What is SOC 2 Availability Criteria?
The Availability Criteria is one of the five Trust Services Criteria defined by the AICPA. It is an incremental criteria to the Common Criteria (also known as the Security Criteria), so you can’t do this one on its own – it’s one for extra credit. The availability criteria focuses on initiatives that your organization undertakes to meet its commitments to customers related to, well, system availability. Availability covers controls related to monitoring for system capacity, environmental controls and business continuity and disaster recovery planning. If you want to read about this from the horse’s mouth, check out pages 48-51 of the AICPA’s TSCs.
When Should the Availability Criteria Be Included Within a SOC 2?
As SOC 2 report scope is generally driven by a company’s customers’ requirements, the Availability Criteria should be considered when a company makes significant commitments to system availability whether through contracts or setting customer expectations. It allows a company to demonstrate that it is meeting these commitments to its Customers.
What are the requirements for SOC 2’s Availability Criteria?
Availability Criteria A1.1
The entity maintains, monitors, and evaluates current processing capacity and use of system components (infrastructure, data, and software) to manage capacity demand and to enable the implementation of additional capacity to help meet its objectives.
In A1.1, the focus is placed on being able to measure current system usage, forecast capacity and make changes based upon those forecasts. This is relatively easy to do when you’re using a cloud platform as they provide easy to access metrics and easy to configure alarms that will allow you to know your system usage at any point as well as the ability to auto-scale the compute resources that are provisioned for your platform. From the cloud perspective, it’s just having a plan for how you use those features in conjunction with each other. If you’re on the co-located or self-hosted server side of things, you’ll have to put more work into this as adding a physical server can take a bit more forethought and planning compared to spinning up more resources in the cloud.
Availability Criteria A1.2
The entity authorizes, designs, develops or acquires, implements, operates, approves, maintains, and monitors environmental protections, software, data backup processes, and recovery infrastructure to meet its objectives.
A1.2 is primarily focused on environmental controls such as identifying and responding to environmental threats (earth, wind, fire, water, (go) planet) that are often not applicable if you’re using cloud hosting. However, cloud hosting or not, you will need a plan for backing up your data, actually backing up your data, testing that your backups are valid. Additionally, you’ll need to identify DR recovery site that is geographically diverse from your production site (in cloud terms, a different region) and have a strategy for getting your data there in the event the primary production site (or region, in cloud terms) is lost.

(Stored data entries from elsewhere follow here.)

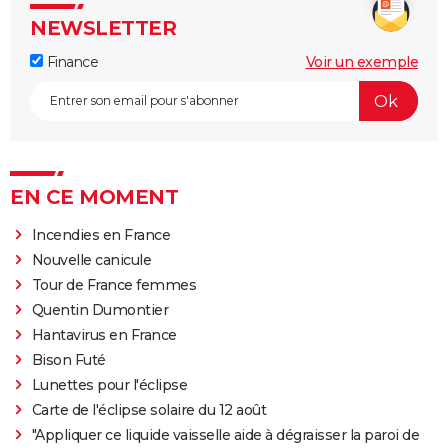
NEWSLETTER
Finance
Voir un exemple
EN CE MOMENT
Incendies en France
Nouvelle canicule
Tour de France femmes
Quentin Dumontier
Hantavirus en France
Bison Futé
Lunettes pour l'éclipse
Carte de l'éclipse solaire du 12 août
"Appliquer ce liquide vaisselle aide à dégraisser la paroi de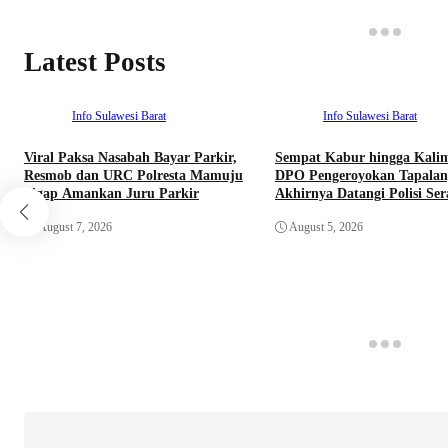
Latest Posts
Info Sulawesi Barat
Info Sulawesi Barat
Viral Paksa Nasabah Bayar Parkir,
Sempat Kabur hingga Kali
Resmob dan URC Polresta Mamuju
DPO Pengeroyokan Tapalan
Sigap Amankan Juru Parkir
Akhirnya Datangi Polisi Se
Diri
August 7, 2026
August 5, 2026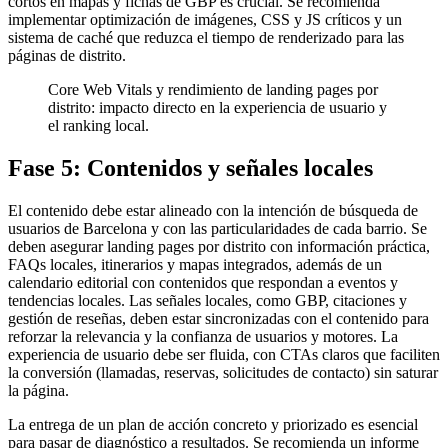
cortos en mapas y fichas de GBP es crucial. Se recomienda
implementar optimización de imágenes, CSS y JS críticos y un
sistema de caché que reduzca el tiempo de renderizado para las
páginas de distrito.
Core Web Vitals y rendimiento de landing pages por
distrito: impacto directo en la experiencia de usuario y
el ranking local.
Fase 5: Contenidos y señales locales
El contenido debe estar alineado con la intención de búsqueda de
usuarios de Barcelona y con las particularidades de cada barrio. Se
deben asegurar landing pages por distrito con información práctica,
FAQs locales, itinerarios y mapas integrados, además de un
calendario editorial con contenidos que respondan a eventos y
tendencias locales. Las señales locales, como GBP, citaciones y
gestión de reseñas, deben estar sincronizadas con el contenido para
reforzar la relevancia y la confianza de usuarios y motores. La
experiencia de usuario debe ser fluida, con CTAs claros que faciliten
la conversión (llamadas, reservas, solicitudes de contacto) sin saturar
la página.
La entrega de un plan de acción concreto y priorizado es esencial
para pasar de diagnóstico a resultados. Se recomienda un informe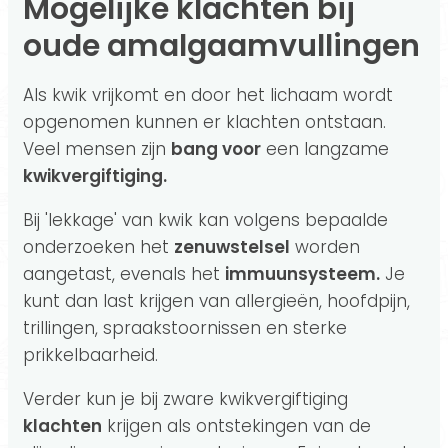
Mogelijke klachten bij
oude amalgaamvullingen
Als kwik vrijkomt en door het lichaam wordt
opgenomen kunnen er klachten ontstaan.
Veel mensen zijn
bang voor
een langzame
kwikvergiftiging.
Bij 'lekkage' van kwik kan volgens bepaalde
onderzoeken het
zenuwstelsel
worden
aangetast, evenals het
immuunsysteem.
Je
kunt dan last krijgen van allergieën, hoofdpijn,
trillingen, spraakstoornissen en sterke
prikkelbaarheid.
Verder kun je bij zware kwikvergiftiging
klachten
krijgen als ontstekingen van de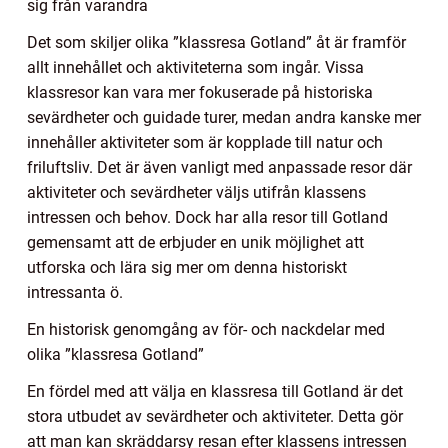
sig från varandra
Det som skiljer olika ”klassresa Gotland” åt är framför
allt innehållet och aktiviteterna som ingår. Vissa
klassresor kan vara mer fokuserade på historiska
sevärdheter och guidade turer, medan andra kanske mer
innehåller aktiviteter som är kopplade till natur och
friluftsliv. Det är även vanligt med anpassade resor där
aktiviteter och sevärdheter väljs utifrån klassens
intressen och behov. Dock har alla resor till Gotland
gemensamt att de erbjuder en unik möjlighet att
utforska och lära sig mer om denna historiskt
intressanta ö.
En historisk genomgång av för- och nackdelar med
olika ”klassresa Gotland”
En fördel med att välja en klassresa till Gotland är det
stora utbudet av sevärdheter och aktiviteter. Detta gör
att man kan skräddarsy resan efter klassens intressen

Availability Criteria A1.3
The entity tests recovery plan procedures supporting system recovery to meet its objectives
Finally, in A1.3, it’s all about practicing the art of recovering your platform. It requires you to perform testing of your BCP/DR plan and regular testing of your backup data to confirm that it is recoverable. For the backup recovery testing, it’s one of those things that goes way back to the pulling a backup off tape risks, but it’s still relevant today, even in a tape-less cloud environment.
What Problems Could Arise From Selecting the Availability Criteria?

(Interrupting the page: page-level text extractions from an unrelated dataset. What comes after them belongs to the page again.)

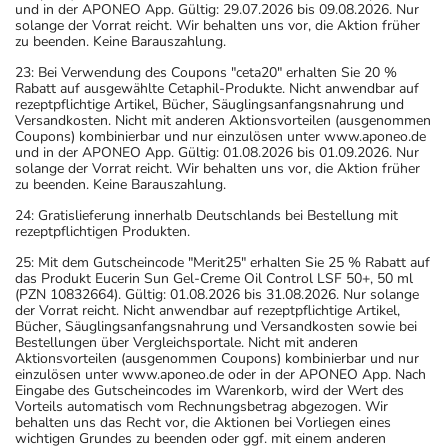
und in der APONEO App. Gültig: 29.07.2026 bis 09.08.2026. Nur
solange der Vorrat reicht. Wir behalten uns vor, die Aktion früher
zu beenden. Keine Barauszahlung.
23: Bei Verwendung des Coupons "ceta20" erhalten Sie 20 %
Rabatt auf ausgewählte Cetaphil-Produkte. Nicht anwendbar auf
rezeptpflichtige Artikel, Bücher, Säuglingsanfangsnahrung und
Versandkosten. Nicht mit anderen Aktionsvorteilen (ausgenommen
Coupons) kombinierbar und nur einzulösen unter www.aponeo.de
und in der APONEO App. Gültig: 01.08.2026 bis 01.09.2026. Nur
solange der Vorrat reicht. Wir behalten uns vor, die Aktion früher
zu beenden. Keine Barauszahlung.
24: Gratislieferung innerhalb Deutschlands bei Bestellung mit
rezeptpflichtigen Produkten.
25: Mit dem Gutscheincode "Merit25" erhalten Sie 25 % Rabatt auf
das Produkt Eucerin Sun Gel-Creme Oil Control LSF 50+, 50 ml
(PZN 10832664). Gültig: 01.08.2026 bis 31.08.2026. Nur solange
der Vorrat reicht. Nicht anwendbar auf rezeptpflichtige Artikel,
Bücher, Säuglingsanfangsnahrung und Versandkosten sowie bei
Bestellungen über Vergleichsportale. Nicht mit anderen
Aktionsvorteilen (ausgenommen Coupons) kombinierbar und nur
einzulösen unter www.aponeo.de oder in der APONEO App. Nach
Eingabe des Gutscheincodes im Warenkorb, wird der Wert des
Vorteils automatisch vom Rechnungsbetrag abgezogen. Wir
behalten uns das Recht vor, die Aktionen bei Vorliegen eines
wichtigen Grundes zu beenden oder ggf. mit einem anderen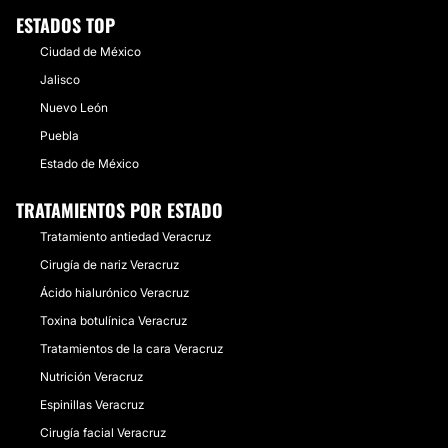
ESTADOS TOP
Ciudad de México
Jalisco
Nuevo León
Puebla
Estado de México
TRATAMIENTOS POR ESTADO
Tratamiento antiedad Veracruz
Cirugía de nariz Veracruz
Ácido hialurónico Veracruz
Toxina botulínica Veracruz
Tratamientos de la cara Veracruz
Nutrición Veracruz
Espinillas Veracruz
Cirugía facial Veracruz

For the most part, selecting the Availability Criteria and implementing its requirements are fairly easy and straight forward for our clients. Where they tend to hit roadblocks is with the replication to a DR recovery site that exists in a different cloud region or a datacenter on the other side of the country. Common excuses include that the application simply wasn’t architected with that in mind or the “devops brain trust” can’t figure it out/prioritize it over things that are more fun than disaster recovery.

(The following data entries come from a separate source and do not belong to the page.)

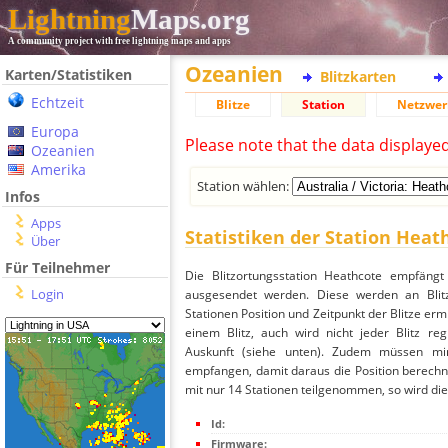
Lightning
Maps.org
A community project with free lightning maps and apps
Ozeanien
Karten/Statistiken
Blitzkarten
Echtzeit
Blitze
Station
Netzwer
Europa
Please note that the data displaye
Ozeanien
Amerika
Station wählen:
Infos
Apps
Statistiken der Station Heat
Über
Für Teilnehmer
Die Blitzortungsstation Heathcote empfängt
Login
ausgesendet werden. Diese werden an Blitz
Stationen Position und Zeitpunkt der Blitze ermi
einem Blitz, auch wird nicht jeder Blitz re
Auskunft (siehe unten). Zudem müssen min
empfangen, damit daraus die Position berechne
mit nur 14 Stationen teilgenommen, so wird dies
Id:
Firmware: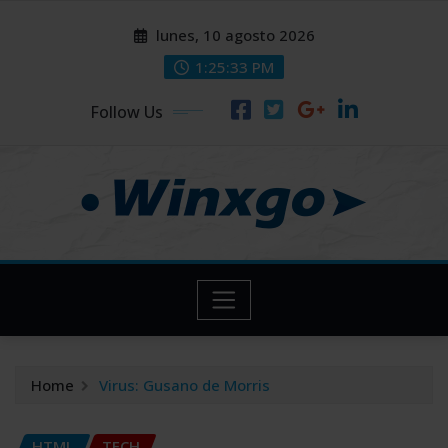
Skip
modal-check
modal-check
lunes, 10 agosto 2026
to
content
1:25:34 PM
Follow Us
Home
Virus: Gusano de Morris
HTML
TECH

The Availability Criteria is the most popular incremental criteria to add as just about every SaaS provider has to deal with customers wanting assurances related to the resilience and recoverability of their data as well as the ability to use the system that they’ve subscribed to when expected. Of course, it’s an optional Criteria, but it’s also one that will validate the commitments that your customer want you to make as part of your day to day sales cycle.